The gaming world may soon get a shake-up with the introduction of the Oculus Rift, a 3-D head-mounted display that promises to be compact, comfortable, and reasonably priced. Reading about the DIY origins of this gadget got me wondering how hard it would be to cobble together something similar. Because I’m not a gamer, though, I didn’t immediately start investigating the possibility. Then I started to wonder whether a 3-D display could enhance a pastime I do enjoy—flying radio-controlled model airplanes outfitted with video cameras so they can be piloted in a mode known as first-person view (FPV).
I soon discovered a company offering this very thing through an Indiegogo campaign. The folks at EMR Laboratories, in Waterloo, Ont., Canada, have come up with a device they call Transporter3D. It can accept two analog video signals and combine them into a single digital output that can be displayed in 3-D on the Oculus Rift. Combined with EMR Laboratories’ stereo video camera, which goes by the much less evocative name 3D Cam FPV, the Transporter3D can provide model-aircraft owners with stereoscopic FPV capabilities.
All this seemed intriguing, but it wasn’t clear to me that a sense of depth would add significantly to the fun of FPV flying. And I didn’t want to sink the US $1000 or so it would cost to purchase the 3D Cam FPV, the Transporter3D, and an Oculus Rift developer kit to find out.
So to test the waters, I decided to cobble together a 3-D FPV setup on the cheap. In the end, I was able to do it for less than $250 in parts, although I don’t suppose the results I obtained were as pleasing as those you could get using an Oculus Rift with the EMR Laboratories’ gear.
Outfitting a model airplane with stereo vision was straightforward, if a little ungainly: I simply bought two identical cameras and two 5.8-gigahertz video transmitters and mounted them to the front of the plane. (Important note: To operate these transmitters legally in the United States, I needed my amateur radio license, so check your national regulations.) I attached the cameras to a home-brew pan-and-tilt mechanism, setting the separation between the cameras about equal to the distance between most people’s eyeballs.
The real challenge was how to view the two video streams stereoscopically on the ground. My first instinct was to build a mirror stereoscope along the lines of the equipment used to view aerial photos. I went ahead and did that, using four front-surface mirrors I had bought for a song from Surplus Shed and two 7-inch LCD screens that I purchased for $10 apiece on eBay.
These displays, originally intended for viewing movies from the backseat of a car, had been built into automobile headrests, but they were easy to extract.
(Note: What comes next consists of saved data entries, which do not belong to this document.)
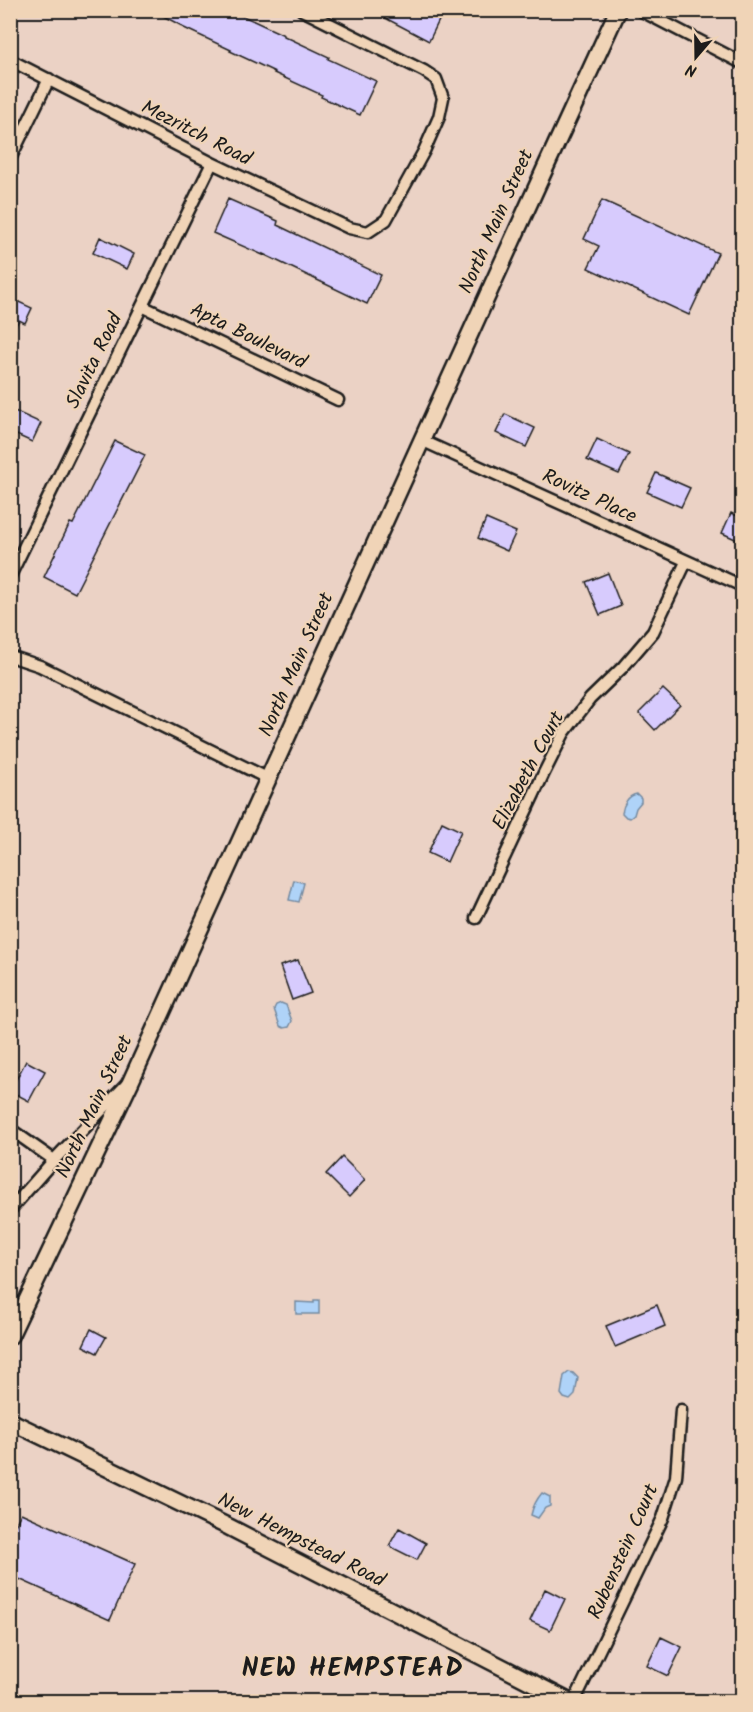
<svg xmlns="http://www.w3.org/2000/svg" width="753" height="1712" viewBox="0 0 753 1712" font-family="Kalam,sans-serif">
	<style>
		.water { fill: #afd3f8; stroke: #748aa0; stroke-width: 1.5 }
		.building { fill: #d7cbfd; stroke: #1c1c1c; stroke-width: 1.5 }
		.lines { fill: none; stroke-linecap: round; stroke-linejoin: round }
		.street-casing { stroke: #1c1c1c; stroke-width: 15 }
		.secondary-casing { stroke: #1c1c1c; stroke-width: 20 }
		.street { stroke: #f0d4b7; stroke-width: 10 }
		.secondary { stroke: #f0d4b7; stroke-width: 15 }
		.labels { text-anchor: middle; dominant-baseline: central; stroke-width: 4.5; stroke-linejoin: round; paint-order: stroke }
		.street-label { font-size: 20px; fill: #1c1c1c; stroke: #f0d4b7 }
		.district-label { font-size: 26px; font-weight: bold; letter-spacing: 1.5px; fill: #1c1c1c; stroke: #f0d4b7 }
	</style>
	<rect width="100%" height="100%" fill="#ebd2c5"/>
	<filter id="ink" filterUnits="userSpaceOnUse"><feTurbulence type="fractalNoise" baseFrequency=".0167" numOctaves="2"/><feDisplacementMap in="SourceGraphic" scale="12" xChannelSelector="R" yChannelSelector="G"/><feConvolveMatrix kernelMatrix="1 2 1 2 8 2 1 2 1" color-interpolation-filters="sRGB"/></filter>
	<g filter="url(#ink)">
		<!-- water -->
		<path class="water" d="M637,794L641,798V802L636,808L634,815L630,818L626,817L622,813C623,805 628,795 637,794Z
			M294,880L304,883L299,902L289,900Z
			M281,1003L286,1005L292,1021L289,1027L284,1028L280,1026L274,1009L276,1005Z
			M314,1300H319V1314H296V1302L314,1303Z
			M569,1372L573,1373L578,1378L575,1395L570,1400L564,1398L561,1394L564,1376Z
			M542,1493L550,1497V1506L545,1508L538,1518L531,1515C533,1506 536,1500 542,1493Z"/>
		<!-- building -->
		<path class="building" d="M152,10H230L284,35V36L329,57L328,59L376,81L360,115L321,97L322,95L274,73L275,72L230,51L231,50L182,27V26Z
			M370,10H444L429,41Z
			M228,199L278,221L277,225L381,275L367,304L263,254V255L213,233Z
			M602,200L718,253L689,315L588,268L599,246L584,239Z
			M100,237L134,254L127,269L93,253Z
			M10,298L32,308L25,323L19,320L10,336Z
			M10,409L41,423L32,442L10,432Z
			M505,414L535,428L526,447L496,433Z
			M597,439L629,454L619,474L587,460Z
			M115,441L145,455L75,593L44,577L70,523L73,524Z
			M656,473L690,488L681,507L647,492Z
			M731,513L742,518V542L722,533Z
			M486,519L516,532L507,551L478,538Z
			M608,573L621,606L600,615L586,582Z
			M663,689L680,705L655,730L639,713Z
			M442,822L461,831L447,862L428,853Z
			M298,960L311,993L292,1000L280,966Z
			M26,1061L45,1071L29,1101L10,1091Z
			M342,1157L365,1180L349,1197L326,1174Z
			M657,1305L665,1326L615,1347L606,1326Z
			M91,1329L106,1337L97,1353L83,1346Z
			M21,1513L135,1564L110,1620L10,1575V1536Z
			M399,1528L426,1543L417,1560L389,1546Z
			M545,1589L565,1599L550,1630L530,1621Z
			M661,1637L682,1647L668,1676L647,1666Z"/>
		<g class="lines">
			<!-- street casing -->
			<g class="street-casing">
				<path id="street" d="M640,10L742,63
					M10,60L212,163L349,228L368,232L386,220L424,151L439,117L443,98L436,79L424,71L302,10
					M10,159L49,79
					M142,306L338,400
					M421,440L742,586
					M10,576L212,163
					M10,656L40,666L269,779
					M476,918L543,775L564,733L590,699L623,667L653,632L686,562
					M10,1129L54,1160
					M10,1210L54,1160L126,1085
					M574,1702L663,1518L676,1477L681,1410"/>
			</g>
			<!-- secondary casing -->
			<g class="secondary-casing">
				<path id="secondary" d="M10,1336L131,1081L548,162L618,10
					M10,1421L229,1527L570,1702"/>
			</g>
			<!-- street -->
			<use href="#street" class="street"/>
			<!-- secondary -->
			<use href="#secondary" class="secondary"/>
		</g>
	</g>
	<g class="labels">
		<!-- street labels -->
		<g class="street-label">
			<text transform="translate(196 134) rotate(27)">Mezritch Road</text>
			<text transform="translate(497 222) rotate(-66)">North Main Street</text>
			<text transform="translate(248 337) rotate(26)">Apta Boulevard</text>
			<text transform="translate(95 361) rotate(-64)">Slavita Road</text>
			<text transform="translate(589 497) rotate(25)">Rovitz Place</text>
			<text transform="translate(297 665) rotate(-66)">North Main Street</text>
			<text transform="translate(529 771) rotate(-62)">Elizabeth Court</text>
			<text transform="translate(95 1107) rotate(-65)">North Main Street</text>
			<text transform="translate(301 1541) rotate(27)">New Hempstead Road</text>
			<text transform="translate(624 1552) rotate(-66)">Rubenstein Court</text>
		</g>
		<!-- district labels -->
		<g class="district-label">
			<text x="353" y="1669">NEW HEMPSTEAD</text>
		</g>
	</g>
	<!-- margin -->
	<rect width="753" height="1712" fill="none" stroke="#f0d4b7" stroke-width="36"/>
	<rect x="18" y="18" width="717" height="1676" fill="none" stroke="#1c1c1c" stroke-width="2" filter="url(#ink)"/>
	<!-- north arrow -->
	<g transform="translate(696 57) rotate(200)" stroke="#f0d4b7" stroke-width="4.5" paint-order="stroke">
	<path d="M0-4.5L10 22L0 15L-10 22Z" fill="#1c1c1c"/>
	<text y="-9" font-size="16" font-weight="bold" text-anchor="middle" fill="#1c1c1c">N</text>
	</g>
</svg>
They offered decent resolution (640 by 480 pixels) and a 4:3 aspect ratio, which matched my video cameras.
But once I had my stereoscope jiggered together, I was disappointed. The long optical path created by the four mirrors made for a lot of distance between my eyes and the screens. This significantly reduced the amount of coverage across my field of view, so the setup didn’t feel at all immersive.
I went back to the drawing board and, after some poking around, discovered that I could set up LCD screens to flip the video output, either from left to right or up and down. So I redesigned my viewer, taking advantage of the LCD controls to flip the video images and eliminate two mirrors from my design. The remaining two mirrors, one in front of each eye, then flopped the views back to normal. This tactic reduced the optical distance between my eyes and the screens so that they covered much more of my field of view.
The rub was that the screens were now too close to focus on, especially for someone suffering middle-age farsightedness. The solution was to do exactly what’s done in the Oculus Rift: add lenses. At first I tried using the strongest reading glasses I could buy at the drugstore, but that wasn’t adequate. A couple of 3 x magnifying glasses ($4 each from Amazon) did the trick, however.
My viewer looks a bit like one of those early 20th-century cabinet stereoscopes that allowed users to view stereo-image pairs in 3-D. Had I made it out of wood with a nice rubbed finish, it might have resembled a genuine antique. But I just slapped it together using black foam-core board, polyethylene foam, and duct tape.
It’s probably a good thing that I hadn’t invested too much time in the aesthetics, because flying in FPV in 3-D with this viewer turned out to be disappointing compared with watching 2-D video. Although the perception of depth held up for surprisingly distant objects, the limited resolution of my LCD screens, combined with the magnifiers needed to view them, made me feel as though I was looking through a screen door, with the real world now resembling one of the blocky landscapes of Minecraft.
This wasn’t a surprise. Indeed, in reading about the Oculus Rift online, I noticed lots of discussion about “the screen-door effect” and efforts to eliminate it by adding an optically diffusive material in front of its display. The Oculus Rift developer kit provides 640 by 800 pixels per eye, which is better than my home-brew viewer, but the resolution is still too low for universal comfort, it seems.
The consumer version of the Oculus Rift will offer better resolution than the developer prototype, although it’s impossible to know right now whether it will be enough to eliminate the screen-door effect entirely. To my mind, making the world look pixelated takes more away from the experience of FPV flying than the 3-D effect adds. So for the moment, for my FPV flying, I prefer a world that’s flat.